À peine Madame de Mailly
a-t-elle tourné les talons que Fleury se précipite chez le roi. Il veut le dissuader de poursuivre son aventure avec Madame de La Tournelle qui le déconsidère auprès de ses sujets et de l’Europe entière. Le vieux prélat reçoit l’appui du ministre Maurepas, jamais avare de bons mots ou d’impertinences. Il égratigne la nouvelle favorite, ironise sur les soupers de Versailles, à deux doigts de l’irrespect envers le roi. En vain. Louis XV reste sourd aux appels à la raison et renoue avec les voyages à Choisy. L’un d’eux fournit à Madame de La Tournelle l’occasion de dévoiler ostensiblement à son entourage une tabatière en agate arborisée… que le roi avait tirée, la veille, de sa poche ! Ce signe révélateur ne trompe ni les courtisans, ni Barbier, qui écrit le 15 décembre : « Le roi est d’une extrême gaieté, et c’est avec regret que Sa Majesté part aujourd’hui de Choisy. »
La quatrième soeur aussi…
Le 23 décembre, Madame de La Tournelle prend possession des appartements qu’elle occupe avec l’une de ses autres soeurs, Madame de Lauraguais, promue dame de compagnie.

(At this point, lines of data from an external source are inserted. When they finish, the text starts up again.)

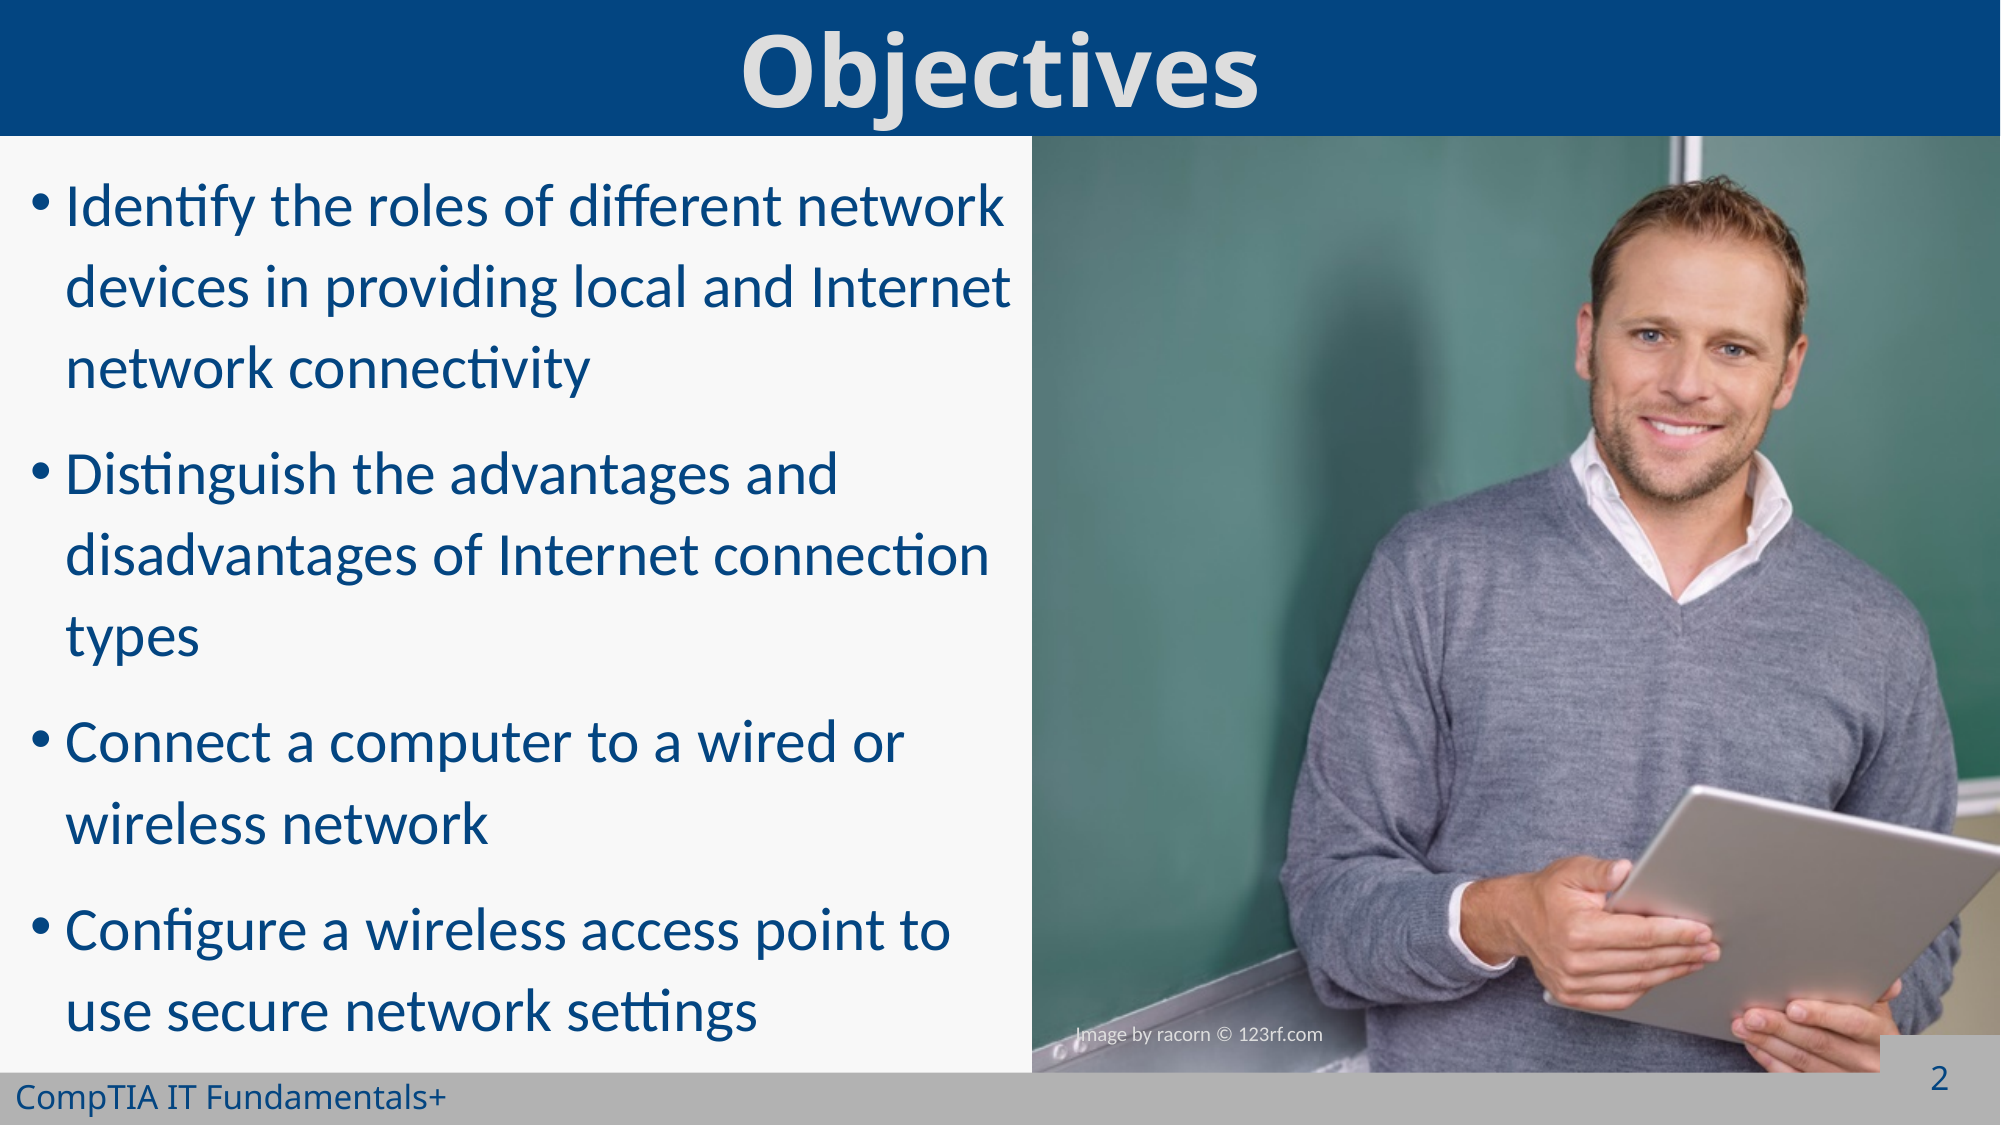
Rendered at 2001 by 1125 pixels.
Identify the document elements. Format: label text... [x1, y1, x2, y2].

slide_number 2 [1880, 1035, 2000, 1125]
footer CompTIA IT Fundamentals+ [0, 1072, 1880, 1125]
list Identify the roles of different network devices in providing local and Internet network connectivity Distinguish the advantages and disadvantages of Internet connection types Connect a computer to a wired or wireless network Configure a wireless access point to use secure network settings [15, 149, 1033, 1065]
picture [1032, 136, 2000, 1072]
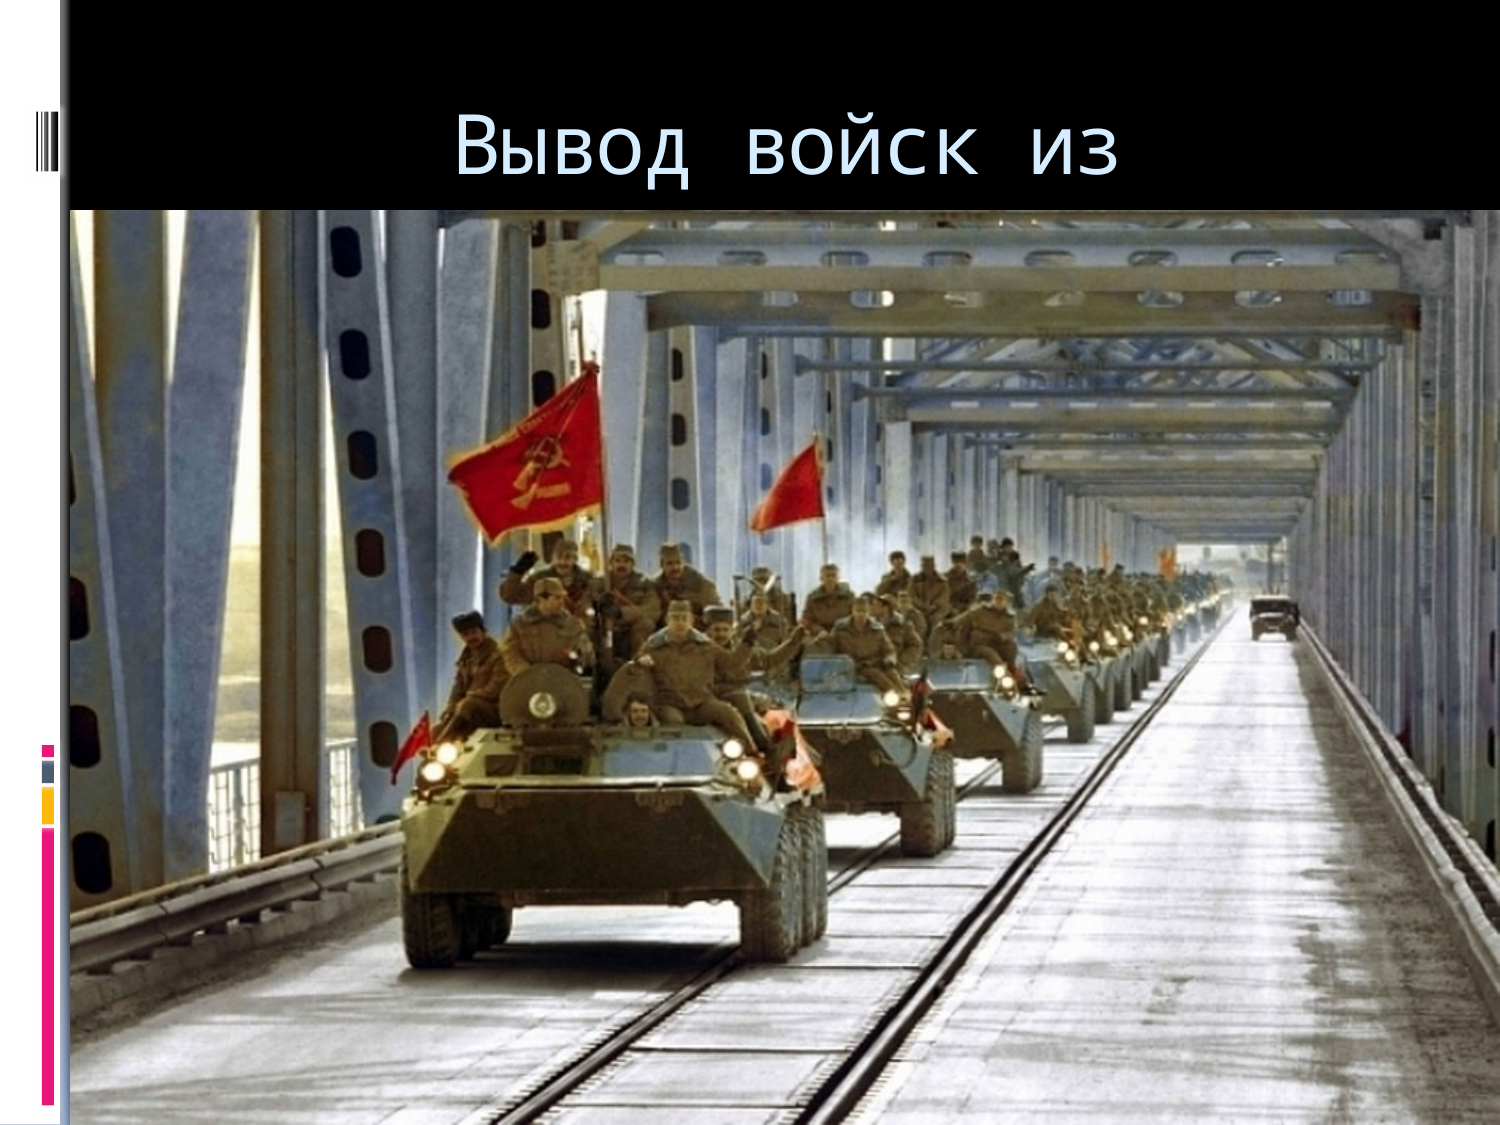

À peine arrivées, la cour leur a trouvé des surnoms : « la Princesse » pour la favorite et « la grosse réjouie » pour la plus adipeuse des demoiselles Nesle. Afin de les loger décemment dans l’attique nord, au-dessus du Grand Appartement, il a fallu expulser les Matignon, les Coligny et supprimer l’escalier d’Épernon, remplacé par un escalier privé afin de faciliter la communication avec les appartements privés du roi. La favorite pousse l’exigence jusqu’à réclamer une « chaise volante » [6] lui permettant de franchir trois étages pour accéder directement aux appartements du roi.
Au début, les deux soeurs vivent cloîtrées ; elles se contentent de dîner d’une soupe ou d’un repas livré par un traiteur. Bientôt, le bruit court que Madame de Lauraguais bénéficie d’une faveur semblable à celle de sa petite soeur. Rumeur confirmée par le marquis d’Argenson : « Sa Majesté s’est trouvé quelquefois assez d’appétit pour tâter de cette grosse vilaine de Lauraguais. »
Chansonniers, rimailleurs de tout poil font des gorges chaudes des amours du roi, tandis qu’à Paris circule une épigramme édifiante :
« La première en oubli, la seconde en poussière,
La troisième est en pied, la quatrième attend,
Et fera place à la dernière.
Choisir une famille entière
Est-ce être infidèle ou constant ? »
1 -
C’est l’une des dernières revanches publiques du duc de Bourbon. Il meurt le 27 janvier 1740, à l’âge de quarante-sept ans, des suites d’une violente dysenterie. Il laisse une veuve de vingt-cinq ans et un prince de trois ans et demi.
2 -
Les cinq soeurs de Mailly-Nesle : Pauline-Félicité de Nesle (1712-1741) est la soeur cadette de Louise de Mailly
(1710-1751) ; elle devient marquise de Vintimille par son mariage en 1739 avec le neveu de Monseigneur de Vintimille, archevêque de Paris. Viennent ensuite : Diane-Adélaïde de Nesle, duchesse de Lauraguais (1713-1760) ; Hortense-Félicité de Nesle, marquise de Flavacourt (1715-1791 ?) ; et Marie-Anne de Nesle, marquise de La Tournelle, puis duchesse de Châteauroux (1717-1744).